Regex, re.sub, How to make same replacement in all instances on same line

I have Python 3.11.9 on Windows 10.

I have many lines in a text file that look like this:

<prices> <price grade="c">700</price> <price grade="d">705</price> <price grade="f">710</price> <price grade="h">715</price> <price grade="i">720</price> <price grade="j">725</price> <price grade="k">726</price> <price grade="l">730</price> <price grade="m">740</price> <price grade="o">745</price> <price grade="p">750</price> <price grade="q">755</price></prices>

I want to prefix all <price with a CRLF or \n. They should end up like this:

<prices> 
<price grade="c">700</price> 
<price grade="d">705</price> 
<price grade="f">710</price> 
<price grade="h">715</price> 
<price grade="i">720</price> 
<price grade="j">725</price> 
<price grade="k">726</price> 
<price grade="l">730</price> 
<price grade="m">740</price> 
<price grade="o">745</price> 
<price grade="p">750</price> 
<price grade="q">755</price></prices>

ChatGPT says re.sub replaces all instances by default, and there is no re.REPLACEALL flag.

In my regex search I have my capture parenthesis. My code is this:

import re
xpptext = '<prices> <price grade="c">700</price> <price grade="d">705</price> <price grade="f">710</price> <price grade="h">715</price> <price grade="i">720</price> <price grade="j">725</price> <price grade="k">726</price> <price grade="l">730</price> <price grade="m">740</price> <price grade="o">745</price> <price grade="p">750</price> <price grade="q">755</price></prices>'
xpptext = re.sub(r'(<price )', '\n\1', xpptext, re.IGNORECASE)
print(xpptext)

Both in my local Python and Attempt This Online I get this which is not right:

<prices> 
grade="c">700</price> 
grade="d">705</price> <price grade="f">710</price> <price grade="h">715</price> <price grade="i">720</price> <price grade="j">725</price> <price grade="k">726</price> <price grade="l">730</price> <price grade="m">740</price> <price grade="o">745</price> <price grade="p">750</price> <price grade="q">755</price></prices>

Note the first two <price are not prefixed with \n but are replaced with \n even though I have my first capture group in there of \1 (number one digit).

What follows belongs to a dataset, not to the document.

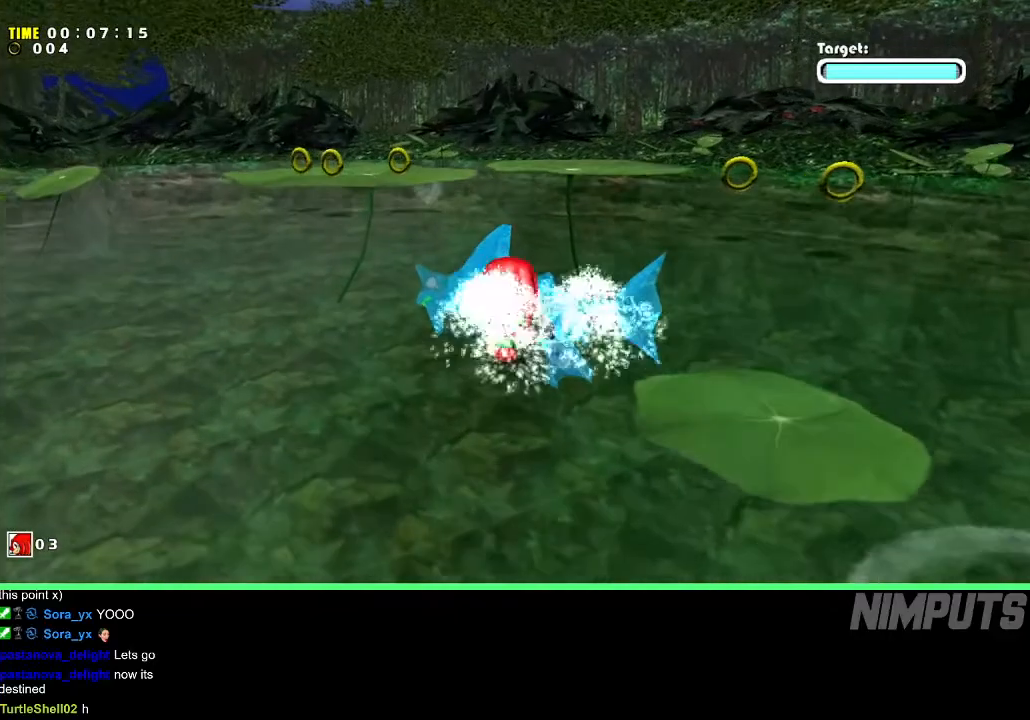
{"buttons": [], "left_stick": "up", "events": [[33, "A", "down"], [117, "A", "up"], [167, "A", "down"], [350, "A", "up"]]}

What am I doing wrong here? ATO link, I hope it will work for you.

Thank you.

Does a normal string replace encounter false positives?

.replace('</price> <price ','</price> \n<price ')
1 Like
  • you need to make the second argument of re.sub a raw steing like the first one, otherwise \1 is being interpreted by the python parser as an octal escape sequence.
  • the fourth argument to re.sub is not the flags, but the maximum number of replacements. Use keyword arguments for flags instead.
1 Like

flags isn’t needed at all AFAICT.

>>> print(re.sub(r"(<price )", r"\n\1", xpptext))
<prices> 
<price grade="c">700</price> 
<price grade="d">705</price> 
<price grade="f">710</price> 
<price grade="h">715</price> 
<price grade="i">720</price> 
<price grade="j">725</price> 
<price grade="k">726</price> 
<price grade="l">730</price> 
<price grade="m">740</price> 
<price grade="o">745</price> 
<price grade="p">750</price> 
<price grade="q">755</price></prices>
1 Like

Thank you all. I got it working with this:

    xpptext = re.sub(r"(<price )", r"\n\1", xpptext)

I didn’t realize the regex needed to be a raw string as well. Also I removed the flag as it wasn’t needed.